与其他利益形态进行辨析是识别特定利益形态、具象化利益构成的基本方法,社会整体利益的识别也应循此路径。从社会利益结构的组成角度看,总体上可以认为个体利益、集体利益、公共利益、国家利益和社会整体利益依次构成范围从小至大的包含关系,当然不同的利益形态在特定场景下会发生重叠、交叉或冲突。为了解决个体利益(或集体利益)之间的冲突而产生公共利益,以及政府应基于公共利益而行为,这两种不同的公共利益生产机制均可以为社会整体利益所包含。政府公共管理应指向公共利益,但在实践中会产生部门利益这样的副产品,对此应基于社会整体利益的理念和方法予以克服。国家利益与公共利益的侧重点不同、内涵上有所交叉,社会整体利益则能对二者均予以涵盖。

**待办任务**
(a) 请抄录这段讲社会整体利益的文字，从“与其他利益形态进行辨析是识别”开始，到“体利益则能对二者均予以涵盖。”结束。
(b) 用两句话概括这段讲社会整体利益的文字。
(c) 请接着这段讲社会整体利益的文字往下续写。
这些记录与此处无关。

**所给记录**
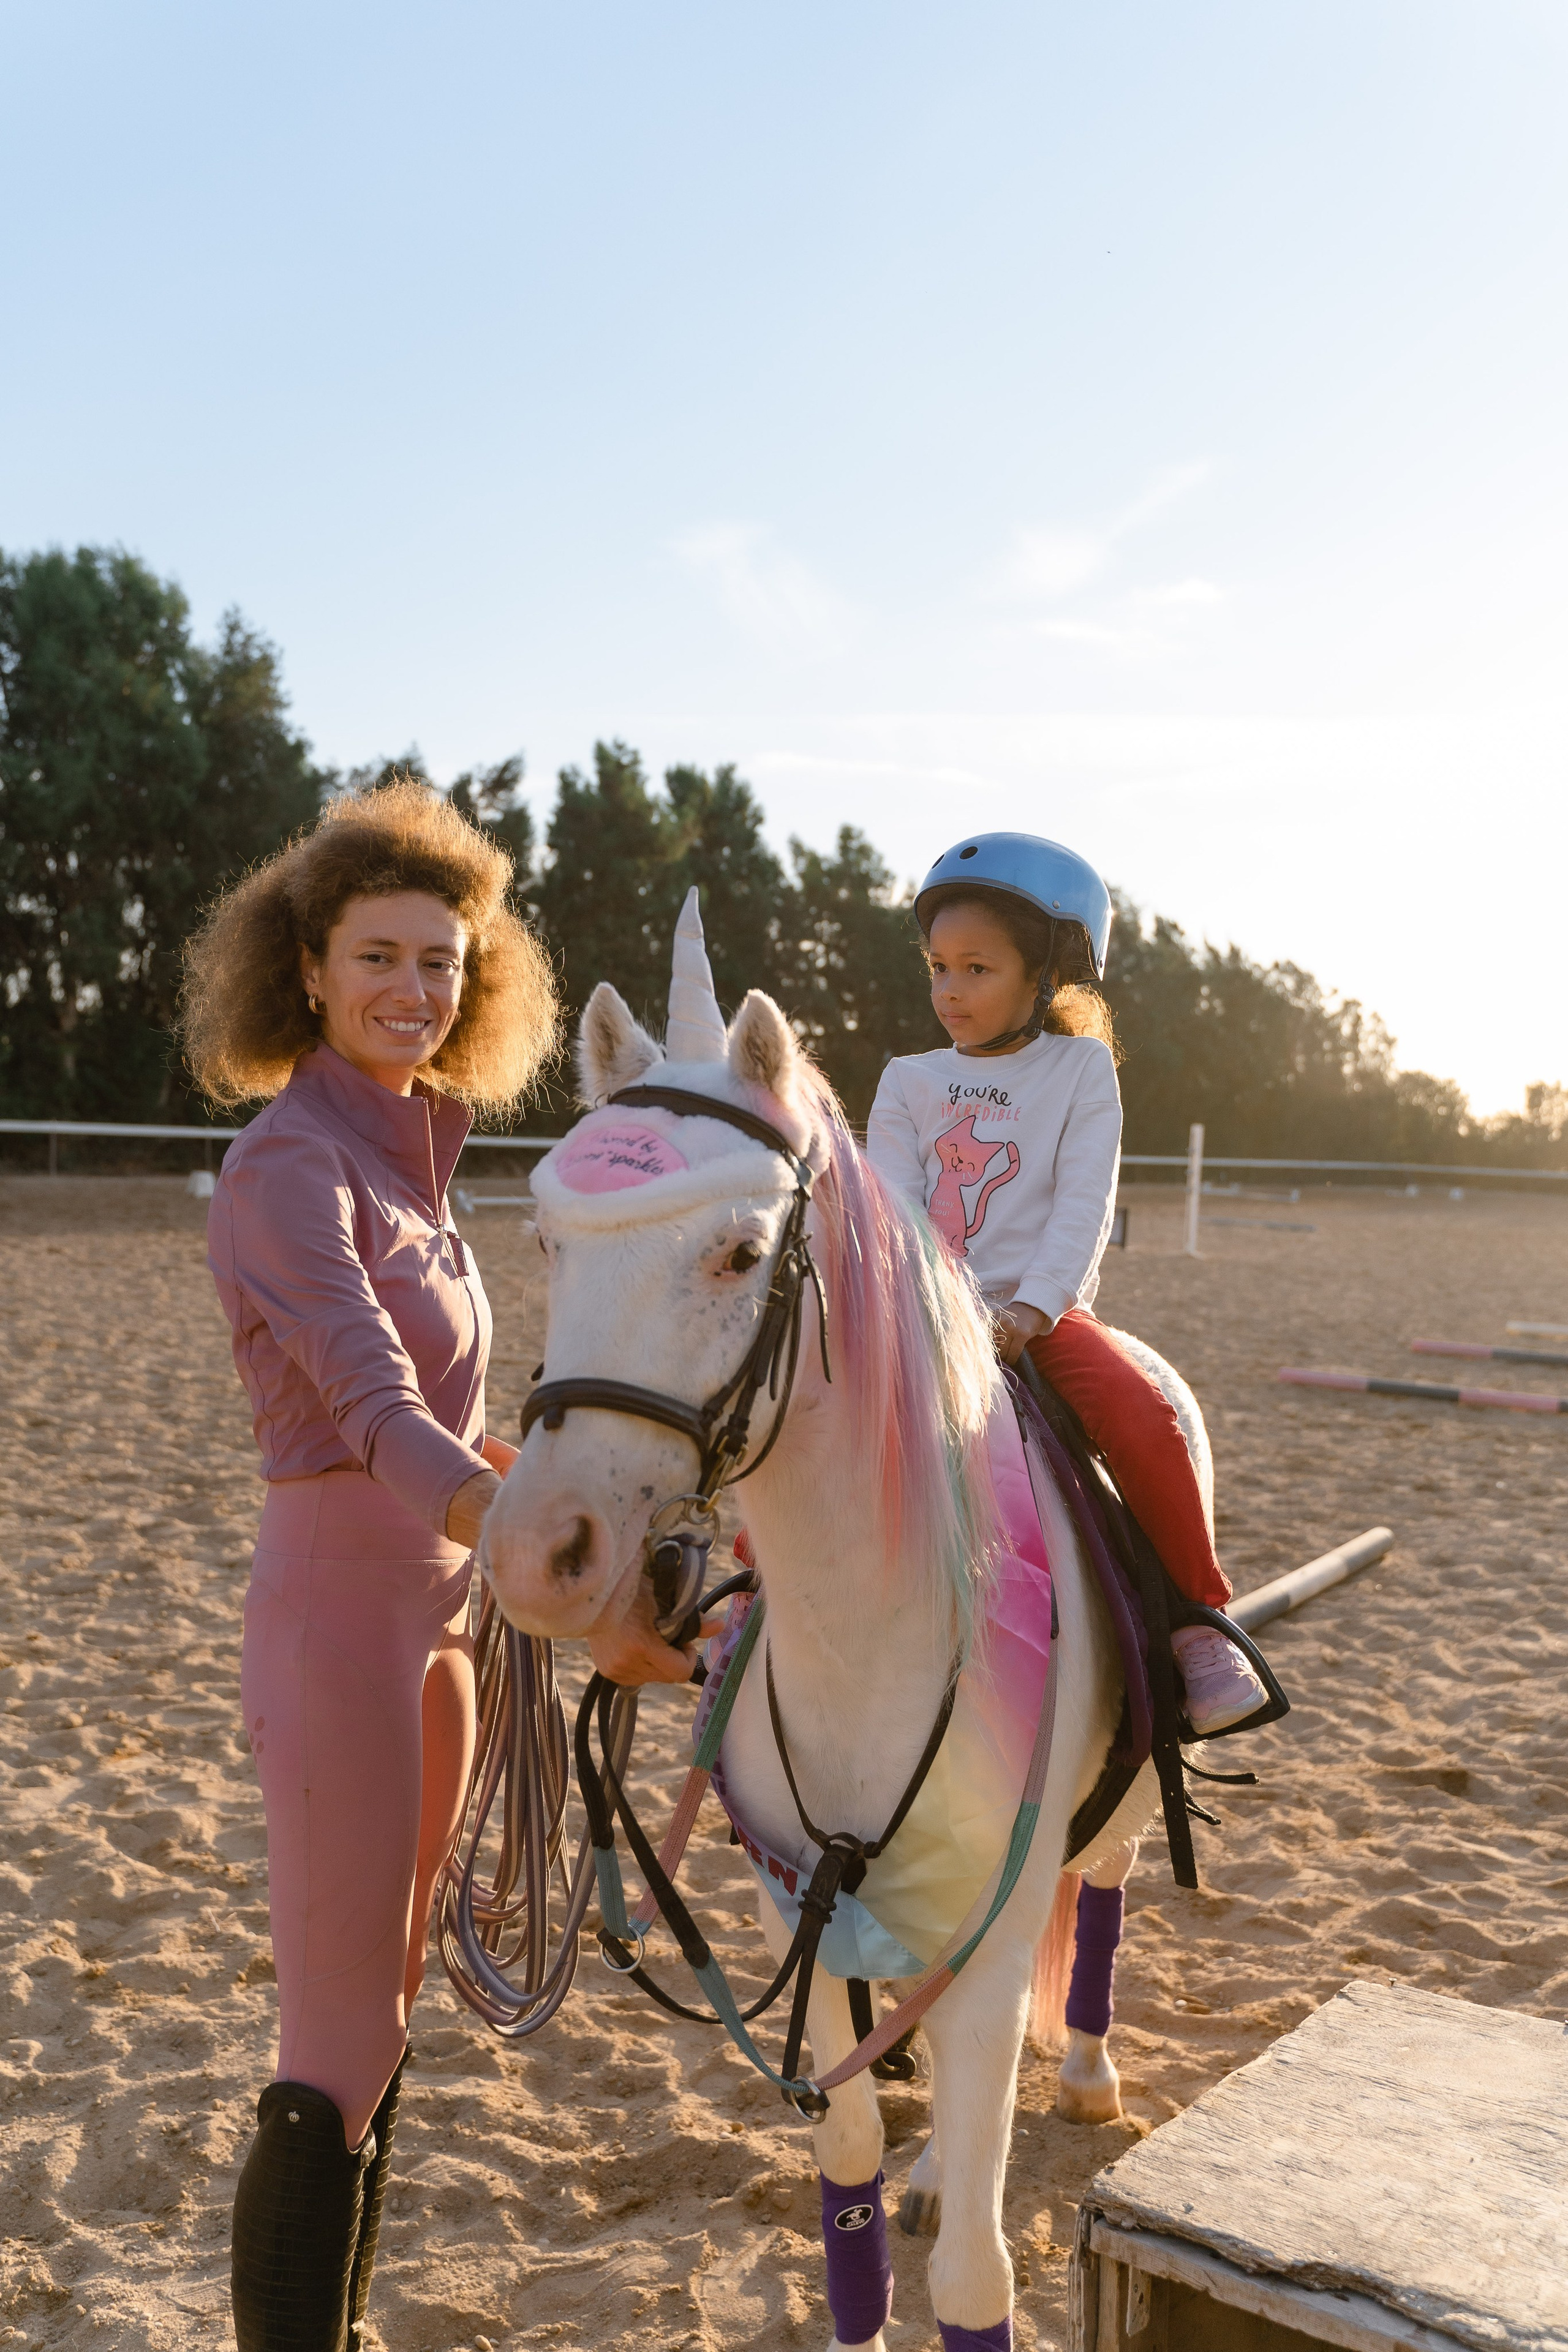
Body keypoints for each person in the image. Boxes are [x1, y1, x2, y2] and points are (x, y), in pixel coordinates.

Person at [179, 781, 573, 2351]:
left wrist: (544, 1501)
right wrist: (519, 1528)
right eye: (382, 957)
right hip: (340, 1625)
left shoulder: (420, 1166)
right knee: (332, 2041)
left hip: (444, 1628)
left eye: (443, 963)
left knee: (391, 2023)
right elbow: (371, 1401)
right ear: (310, 971)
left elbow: (457, 1429)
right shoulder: (289, 1170)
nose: (416, 990)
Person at [865, 830, 1267, 1736]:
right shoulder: (909, 1080)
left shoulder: (1080, 1070)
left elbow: (1083, 1206)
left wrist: (1026, 1311)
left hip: (1037, 1317)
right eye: (938, 967)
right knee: (820, 1412)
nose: (950, 991)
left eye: (976, 968)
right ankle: (755, 1601)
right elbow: (888, 1209)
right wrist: (930, 1314)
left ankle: (1201, 1626)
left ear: (1043, 977)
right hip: (925, 1319)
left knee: (1139, 1415)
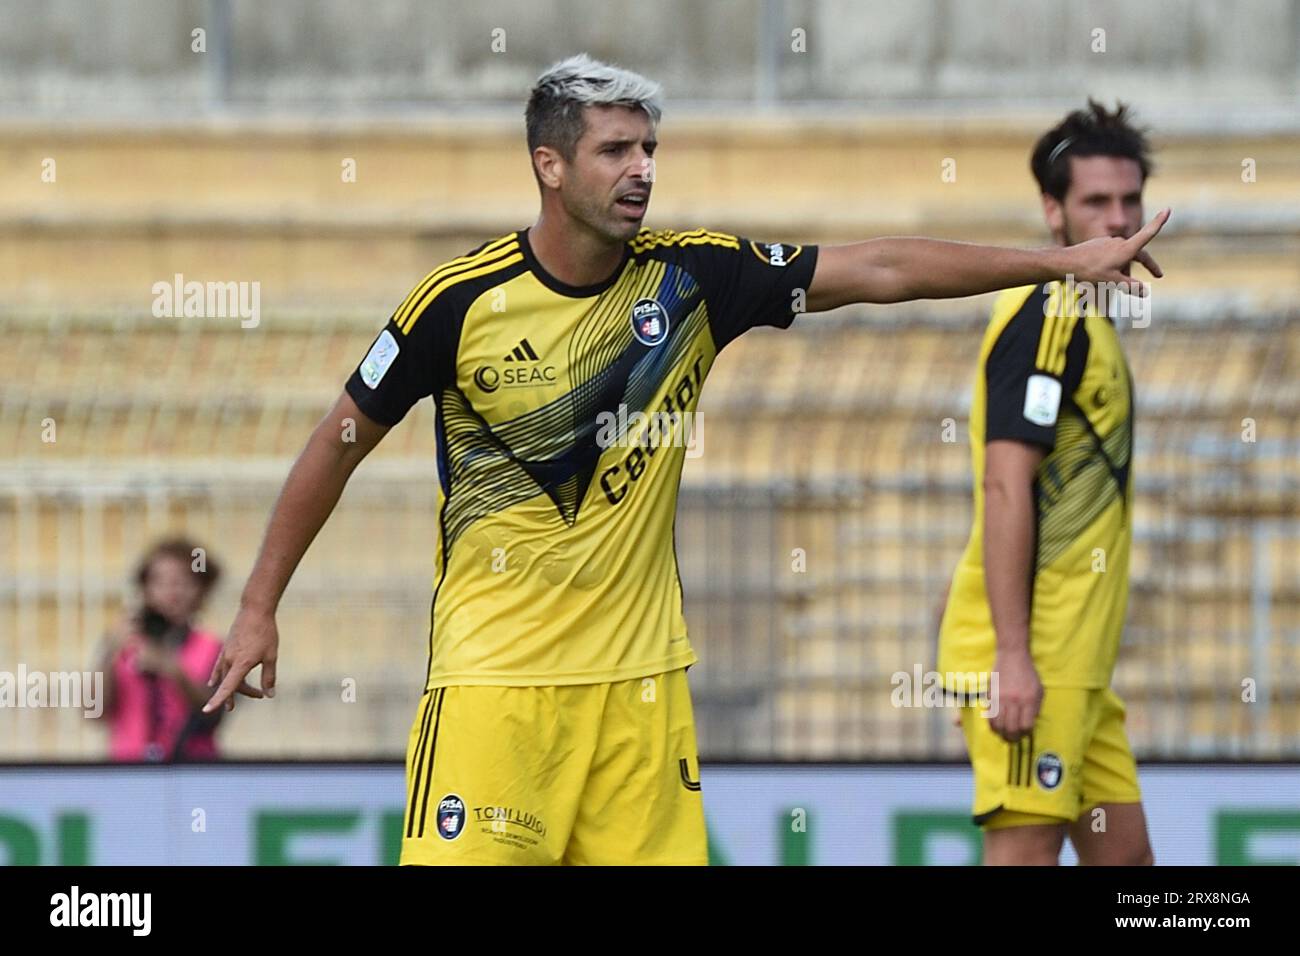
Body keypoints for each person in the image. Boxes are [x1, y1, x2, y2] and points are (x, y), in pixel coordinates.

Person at [206, 55, 1169, 865]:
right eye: (615, 150)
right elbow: (336, 445)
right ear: (549, 164)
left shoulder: (695, 277)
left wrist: (1054, 262)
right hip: (496, 692)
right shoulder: (456, 303)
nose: (641, 170)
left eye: (650, 149)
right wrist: (257, 607)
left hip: (643, 694)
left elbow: (880, 270)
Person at [937, 100, 1157, 865]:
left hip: (1081, 665)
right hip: (1037, 656)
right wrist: (1012, 655)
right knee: (1025, 855)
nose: (1117, 218)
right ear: (1052, 210)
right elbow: (1006, 485)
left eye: (1129, 201)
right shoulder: (1049, 312)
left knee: (1126, 863)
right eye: (1096, 201)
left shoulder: (1089, 315)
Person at [100, 538, 225, 762]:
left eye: (182, 582)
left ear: (201, 590)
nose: (171, 592)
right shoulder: (123, 641)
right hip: (128, 768)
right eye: (160, 582)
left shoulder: (212, 647)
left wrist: (172, 670)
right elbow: (95, 712)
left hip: (194, 769)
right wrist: (109, 655)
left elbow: (214, 713)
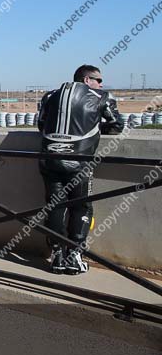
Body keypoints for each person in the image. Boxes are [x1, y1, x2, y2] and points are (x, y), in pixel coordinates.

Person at [38, 64, 124, 274]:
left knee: (55, 206)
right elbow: (116, 125)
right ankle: (74, 255)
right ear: (87, 80)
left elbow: (41, 124)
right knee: (81, 207)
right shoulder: (101, 96)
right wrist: (93, 126)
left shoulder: (50, 95)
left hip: (49, 159)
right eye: (98, 79)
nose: (101, 84)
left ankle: (57, 254)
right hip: (79, 161)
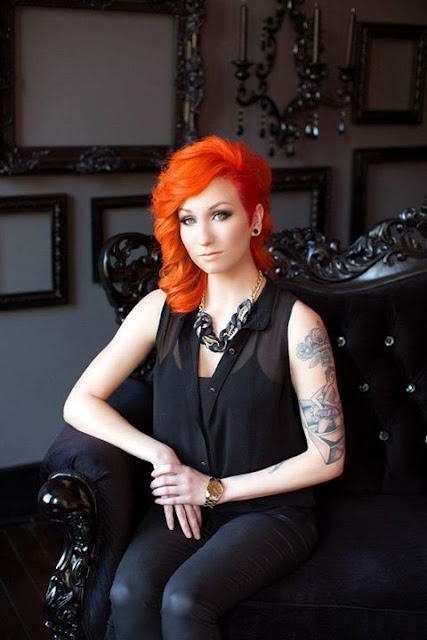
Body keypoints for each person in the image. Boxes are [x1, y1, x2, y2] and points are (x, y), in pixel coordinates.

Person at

**各题答案**
(a)
与其他利益形态进行辨析是识别特定利益形态、具象化利益构成的基本方法,社会整体利益的识别也应循此路径。从社会利益结构的组成角度看,总体上可以认为个体利益、集体利益、公共利益、国家利益和社会整体利益依次构成范围从小至大的包含关系,当然不同的利益形态在特定场景下会发生重叠、交叉或冲突。为了解决个体利益(或集体利益)之间的冲突而产生公共利益,以及政府应基于公共利益而行为,这两种不同的公共利益生产机制均可以为社会整体利益所包含。政府公共管理应指向公共利益,但在实践中会产生部门利益这样的副产品,对此应基于社会整体利益的理念和方法予以克服。国家利益与公共利益的侧重点不同、内涵上有所交叉,社会整体利益则能对二者均予以涵盖。

(b) 识别社会整体利益应通过与其他利益形态辨析来进行，个体利益、集体利益、公共利益、国家利益和社会整体利益大体构成范围由小到大的包含关系。两种公共利益生产机制都可为社会整体利益所包含，政府公共管理中产生的部门利益应基于社会整体利益的理念和方法加以克服，国家利益与公共利益也都能被社会整体利益涵盖。

(c)
就社会整体利益与个体利益、公共利益这两类核心利益形态的识别而言,个体利益是社会整体利益的组成部分,二者可能会发生冲突却并非对立关系,在个体利益得到充分保护和实现的情况下,社会整体利益也能够得到充分实现。即使对于被牺牲和抑制的个体利益,社会整体利益理论也要求机会公平和公正补偿。社会整体利益还是个体利益得以充分实现且公平分配的保障,在多元利益结构的背景下,个体利益的实现高度依赖政府基于社会整体利益的理念和方法,提供物质性和制度性公共产品。公共利益也是社会整体利益的组成部分,但前者主要作为个体利益的对立面以及政府行为的抽象标准。社会整体利益理论旨在激励政府基于社会整体利益积极合理作为,创造更多社会福利,促进国民经济与社会发展,同时保护和壮大个体利益与公共利益。社会整体利益不仅包含公共利益实现后的状态,还蕴含了公共利益难以包含的方法。从本体论向方法论的延伸,既是经济基础和社会发展对利益理论的客观要求,也是后者应主动做出的回应和创新。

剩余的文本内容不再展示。